Two capacitors of capacities c1=3uf and c2=6uf arranged in series are connected in a parallel with third capacitor c3=4uf. The arrangement is connected to a 6.0 V battery. Calculate the total energy stored in the capacitors.
C = C1*C2/(C1+C2) = 3*6/(3+6) = 2 uF.
Ct = C + C3 = 2 + 4 = 6 uF.
Total Energy = 0.5C*E^2 = 0.5*6*6^2 = 108 J.
In the numerical value, C is value is 6 uf, otherwise it's OK
All was correct except si unit to micro joule
To calculate the total energy stored in the capacitors, we first need to find the equivalent capacitance of the series and parallel combination of capacitors.
1. Series Combination:
When capacitors are connected in series, the reciprocal of the equivalent capacitance is given by the sum of the reciprocals of the individual capacitances.
So, the equivalent capacitance of the series combination (Cs) is given by:
1/Cs = 1/c1 + 1/c2
Substituting the given values of c1 and c2:
1/Cs = 1/3µF + 1/6µF
1/Cs = (2 + 1)/6µF
1/Cs = 1/2µF
Therefore, Cs = 2µF
2. Parallel Combination:
When capacitors are connected in parallel, the equivalent capacitance is simply the sum of the individual capacitances.

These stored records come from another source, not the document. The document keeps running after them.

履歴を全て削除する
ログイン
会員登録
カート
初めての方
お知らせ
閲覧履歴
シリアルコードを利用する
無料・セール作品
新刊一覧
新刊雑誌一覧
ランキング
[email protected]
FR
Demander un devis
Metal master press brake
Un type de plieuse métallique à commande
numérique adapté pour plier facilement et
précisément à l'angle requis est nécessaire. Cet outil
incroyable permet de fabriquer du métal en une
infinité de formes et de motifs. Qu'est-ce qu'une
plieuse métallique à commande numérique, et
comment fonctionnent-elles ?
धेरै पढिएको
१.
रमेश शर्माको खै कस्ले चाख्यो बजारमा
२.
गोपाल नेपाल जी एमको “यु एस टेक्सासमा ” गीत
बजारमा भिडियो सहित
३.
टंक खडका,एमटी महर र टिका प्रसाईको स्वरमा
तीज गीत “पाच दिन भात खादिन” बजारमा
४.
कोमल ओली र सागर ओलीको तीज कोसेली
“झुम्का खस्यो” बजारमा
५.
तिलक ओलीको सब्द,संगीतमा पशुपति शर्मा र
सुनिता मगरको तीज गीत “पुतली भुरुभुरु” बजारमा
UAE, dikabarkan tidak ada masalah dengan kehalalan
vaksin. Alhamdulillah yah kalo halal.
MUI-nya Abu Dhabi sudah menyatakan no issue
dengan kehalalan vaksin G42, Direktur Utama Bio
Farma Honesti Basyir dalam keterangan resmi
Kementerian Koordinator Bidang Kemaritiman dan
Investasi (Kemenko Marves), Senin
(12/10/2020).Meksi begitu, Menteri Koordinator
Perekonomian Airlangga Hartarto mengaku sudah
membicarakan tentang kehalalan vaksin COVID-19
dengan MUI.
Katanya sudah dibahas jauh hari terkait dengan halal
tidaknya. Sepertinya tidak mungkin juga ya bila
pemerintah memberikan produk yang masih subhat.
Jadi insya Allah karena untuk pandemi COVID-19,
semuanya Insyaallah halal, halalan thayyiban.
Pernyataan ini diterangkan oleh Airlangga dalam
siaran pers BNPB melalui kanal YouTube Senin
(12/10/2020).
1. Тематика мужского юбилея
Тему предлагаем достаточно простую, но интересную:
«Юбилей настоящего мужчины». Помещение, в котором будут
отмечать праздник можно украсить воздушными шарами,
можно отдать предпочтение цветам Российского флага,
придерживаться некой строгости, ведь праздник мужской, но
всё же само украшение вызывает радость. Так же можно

So, the equivalent capacitance of the parallel combination (Cp) is given by:
Cp = c3
Substituting the given value of c3:
Cp = 4µF
3. Total Energy Stored:
The energy stored in a capacitor is given by the formula:
E = (1/2) * C * V^2
The energy stored in the series combination (Es) is given by:
Es = (1/2) * Cs * V^2
Substituting the given value of V (6.0V) and Cs (2µF):
Es = (1/2) * 2µF * (6.0V)^2
Es = (1/2) * 2µF * (36V^2)
Es = 72µJ
The energy stored in the parallel combination (Ep) is given by:
Ep = (1/2) * Cp * V^2
Substituting the given value of V (6.0V) and Cp (4µF):
Ep = (1/2) * 4µF * (6.0V)^2
Ep = (1/2) * 4µF * (36V^2)
Ep = 432µJ
The total energy stored in the capacitors (Et) is the sum of the energies stored in the series and parallel combinations:
Et = Es + Ep
Et = 72µJ + 432µJ
Et = 504µJ
Therefore, the total energy stored in the capacitors is 504µJ.